You’re right that the 18 to 24 month timeline Linda Powers gave in 2011 didn’t play out. Calling that out is fair. Fourteen years is a long time, and a delay of that scale deserves scrutiny. But the full picture is more complex than just a missed projection.


This was not simply delay. It was a strategic shift. The original goal was to bring a novel immunotherapy to market through a conventional pathway. But as the trial evolved, so did the scientific and regulatory environment. What began as a single trial became a transformation of how personalized cell therapies could be manufactured, scaled, and approved. That meant building GMP facilities in the UK and the US, acquiring and integrating Flaskworks to automate the process, and advancing through a regulatory system that had no legal category for what was being built.


Pharma companies were not interested in that model a decade ago. Autologous therapies did not fit their existing infrastructure. They could not be bottled, shipped, and sold in bulk. There were no CDMOs ready to support it. There were no clear reimbursement pathways. And there were no regulatory precedents. Without milestone partners or institutional backing, the only way to fund the program was through dilution. That is a legitimate point of frustration for investors. But it was also the only lever available to stay alive while the science and the system matured.
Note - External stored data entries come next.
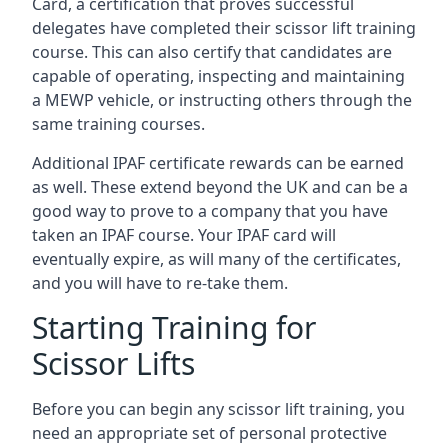
Card, a certification that proves successful
delegates have completed their scissor lift training
course. This can also certify that candidates are
capable of operating, inspecting and maintaining
a MEWP vehicle, or instructing others through the
same training courses.
Additional IPAF certificate rewards can be earned
as well. These extend beyond the UK and can be a
good way to prove to a company that you have
taken an IPAF course. Your IPAF card will
eventually expire, as will many of the certificates,
and you will have to re-take them.
Starting Training for
Scissor Lifts
Before you can begin any scissor lift training, you
need an appropriate set of personal protective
What looks like a painfully long journey was, in fact, the shortest possible route. The company could not fast track a therapy that required regulators to write the rulebook in real time. The FDA did not have a framework for decentralized point of care immunotherapy. The MHRA did not either until June 2025, when it formally created the legal classification for Personally Individualised Cancer Vaccines. The trial could not be unblinded early because the survival benefit created ethical obligations to maintain the blind. Flaskworks could not be skipped because no commercial path existed without scalable automation. Every step that took time was a step that could not be avoided if the goal was a real and lasting approval.


Today the trial is done. The data is peer reviewed. The application is submitted. The manufacturing is built and audited. From the company’s side, everything is complete. If there is a delay now, it is no longer operational. It is regulatory. The MHRA has what it needs. The science is in their hands.


The frustration is understandable. So is the impatience. But the delay is no longer internal. And what feels like a long wait was actually the fastest path through a system that had to be built along the way.